Judgment comes 26 years after the gas leak tragedy, all eight convicts get bail.

Twenty-six years after the world's worst industrial disaster that killed an estimated 25,000 people, a Bhopal court today convicted eight former top managers of Union Carbide India (UCIL), from whose factory deadly gas had leaked out into the city. Those convicted include Keshub Mahindra, 85, former non-executive chairman of UCIL. He is presently chairman of Mahindra & Mahindra.

Chief Judicial Magistrate Mohan Tiwari awarded the maximum sentence, of two years imprisonment, to all of them on the charge of causing death by negligence. They were entitled to apply for, and got, bail almost immediately.

 

Warren Anderson, the then Chairman and CEO of Union Carbide Inc, however, is not on the list, as he is formally still an absconder and did not subject himself to trial. The 89-year-old Anderson lives in the US.

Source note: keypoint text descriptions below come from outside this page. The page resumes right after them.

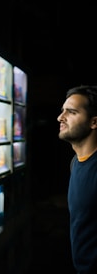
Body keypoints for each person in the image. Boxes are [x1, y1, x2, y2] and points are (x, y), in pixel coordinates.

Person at [57, 85, 97, 273]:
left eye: (71, 112)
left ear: (94, 122)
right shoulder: (76, 162)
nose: (60, 117)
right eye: (62, 110)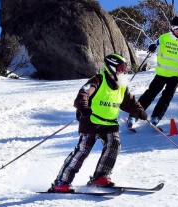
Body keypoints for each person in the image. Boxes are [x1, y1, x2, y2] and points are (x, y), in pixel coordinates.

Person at [49, 54, 148, 193]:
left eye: (125, 68)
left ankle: (100, 177)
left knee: (114, 145)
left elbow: (130, 102)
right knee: (83, 150)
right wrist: (84, 108)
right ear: (111, 67)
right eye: (120, 68)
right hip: (91, 121)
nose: (123, 71)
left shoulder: (121, 85)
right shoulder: (97, 80)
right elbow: (82, 95)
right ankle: (62, 182)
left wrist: (139, 111)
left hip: (110, 123)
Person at [127, 16, 178, 127]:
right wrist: (152, 47)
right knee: (150, 93)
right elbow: (154, 46)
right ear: (171, 28)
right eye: (175, 28)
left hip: (177, 75)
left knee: (167, 96)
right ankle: (134, 115)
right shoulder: (164, 38)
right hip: (162, 73)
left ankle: (156, 117)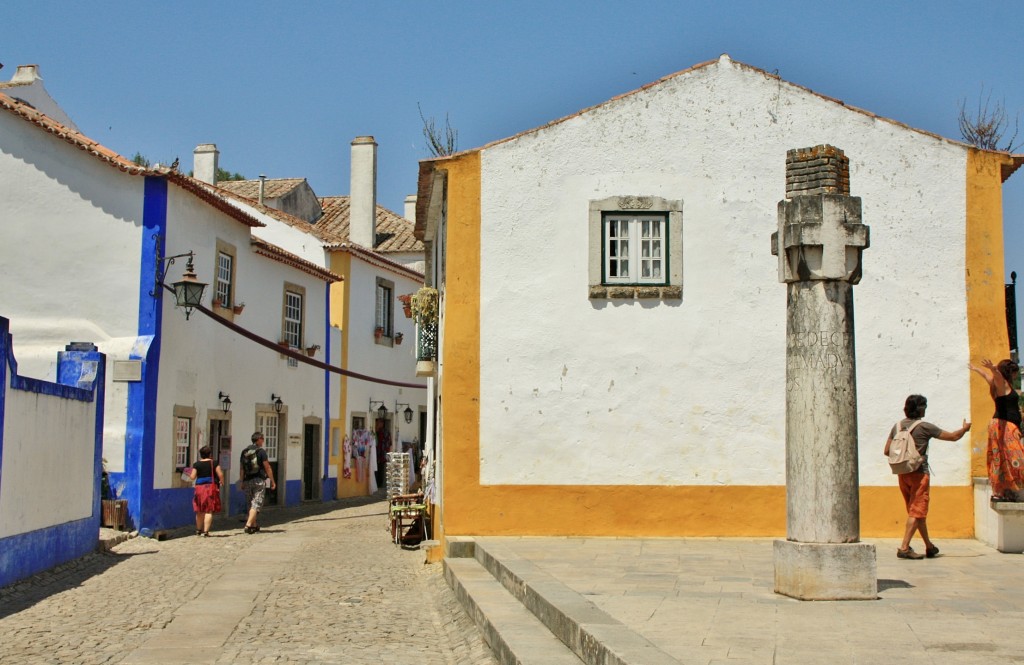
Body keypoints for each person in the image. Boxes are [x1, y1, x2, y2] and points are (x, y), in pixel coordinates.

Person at [884, 394, 970, 560]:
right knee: (916, 512)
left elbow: (887, 450)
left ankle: (929, 547)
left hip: (902, 473)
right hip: (919, 473)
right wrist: (965, 428)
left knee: (917, 512)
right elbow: (953, 437)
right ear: (920, 408)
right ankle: (904, 548)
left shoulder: (897, 426)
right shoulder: (925, 427)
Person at [969, 358, 1024, 502]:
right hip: (1004, 425)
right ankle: (1010, 490)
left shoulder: (997, 384)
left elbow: (987, 376)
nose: (1015, 376)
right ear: (1009, 372)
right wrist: (994, 369)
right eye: (1014, 373)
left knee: (1002, 459)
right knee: (1016, 457)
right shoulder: (1002, 384)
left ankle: (1004, 491)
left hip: (1002, 425)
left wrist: (977, 369)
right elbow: (996, 377)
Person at [239, 431, 276, 534]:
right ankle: (248, 525)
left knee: (250, 503)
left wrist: (242, 481)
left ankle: (254, 526)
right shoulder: (261, 452)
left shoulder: (244, 451)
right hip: (259, 480)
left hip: (247, 480)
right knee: (256, 503)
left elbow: (242, 468)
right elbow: (267, 467)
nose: (263, 441)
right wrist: (272, 481)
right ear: (259, 439)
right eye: (262, 439)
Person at [189, 445, 224, 536]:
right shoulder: (214, 463)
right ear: (210, 454)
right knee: (209, 510)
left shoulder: (196, 464)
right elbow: (220, 474)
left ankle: (198, 530)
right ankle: (206, 531)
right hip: (210, 488)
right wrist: (222, 482)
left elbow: (192, 477)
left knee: (199, 510)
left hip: (199, 488)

Leakage of deadly methyl-isocyanate (MIC) gas from UCIL’s plant in Bhopal on the night of December 2-3, 1984, had also left tens of thousands of others injured and maimed. In the years that followed, people exposed to the gas kept dying.

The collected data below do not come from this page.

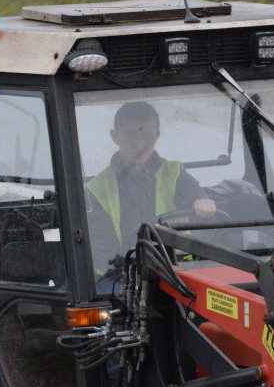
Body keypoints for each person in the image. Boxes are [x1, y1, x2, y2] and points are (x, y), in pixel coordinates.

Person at [86, 101, 216, 281]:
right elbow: (102, 249)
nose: (140, 145)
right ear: (115, 136)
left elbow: (195, 194)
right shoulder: (97, 188)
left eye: (147, 136)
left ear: (157, 136)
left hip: (176, 269)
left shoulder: (175, 173)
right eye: (131, 135)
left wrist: (203, 202)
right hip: (124, 274)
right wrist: (127, 278)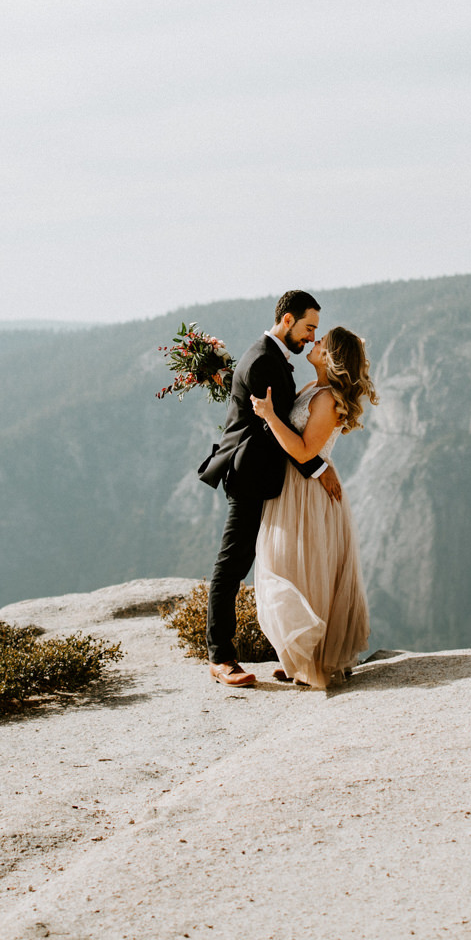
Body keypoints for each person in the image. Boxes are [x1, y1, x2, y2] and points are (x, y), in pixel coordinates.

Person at [196, 290, 339, 687]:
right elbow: (275, 429)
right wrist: (318, 466)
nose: (312, 337)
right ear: (288, 320)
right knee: (232, 565)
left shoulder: (269, 356)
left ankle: (294, 656)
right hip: (251, 476)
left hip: (269, 477)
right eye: (309, 327)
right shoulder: (263, 359)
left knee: (283, 564)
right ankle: (220, 657)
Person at [248, 325, 374, 689]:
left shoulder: (326, 398)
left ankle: (313, 663)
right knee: (290, 568)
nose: (314, 344)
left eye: (321, 342)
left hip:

The guilty, including the managing director, the production manager and the plant supervisor, were also ordered to pay a fine of Rs 1 lakh each. Of the eight convicted, one,

R B Roychoudhury, had already died. The court also fined the former Indian unit of Union Carbide a sum of Rs 5 lakh.

The company executives were originally charged with culpable homicide but — to the outrage of survivors and victims — the Supreme Court in 1996 reduced the charge to death by negligence, with maximum imprisonment of two years.

Activists to appeal
Outside the court on Monday, victims and members of human rights groups anxiously waited. Some shouted that the verdict was an insult. Others criticised the time it had taken for the convictions.

Activists said the sentences were too light and they were planning to appeal against the judgment in a higher court.

Dow Chemical bought Union Carbide in 1999 but says all liabilities related to the accident were cleared in a $470 million out-of-court settlement with the Indian government in 1989.

In a statement issued after the verdict, Union Carbide washed its hands off the case and said its executives in the US were not part of the case, since the charges were divided long ago into a separate case. “Furthermore, Union Carbide and its officials are not subject to the jurisdiction of the Indian courts since they did not have any involvement in the operation of the plant, which was owned and operated by UCIL (Union Carbide India Ltd)," the statement said. Adding, that the operation and management of the plant on a day to day basis was done by UCIL.

Long legal delay
A 1989 pact between the central government and Union Carbide had absolved the company of all criminal and civil liabilities of the tragedy. The pact was partially set aside in October 1991 by the Supreme Court, which said payment of financial damages would only partly offset its civil liabilities but could not nullify the criminal cases against Union Carbide. It was only after this verdict of the apex court that the trial in criminal case in the disaster began in November 1991, before a chief judicial magistrate.

The trial court eventually in 1993, after examining initial evidence, charged eight Indian officials, including Mahindra, under provisions dealing with culpable homicide not amounting to murder. The offence carried a maximum punishment of 10 years in jail.

The eight accused moved the Madhya Pradesh High Court's Jabalpur bench, challenging the lower court's decision to try them for the graver offence of culpable homicide. They said they could at most be tried for committing the milder offence of causing death due to a rash and negligent act, which entails a maximum sentence of two years.

As the high court rejected their contentions, they approached the Supreme Court, which acceded to their plea and dropped the charge of culpable homicide not amounting to murder. The apex court verdict on this came in 1996, after which trial resumed in a Bhopal court.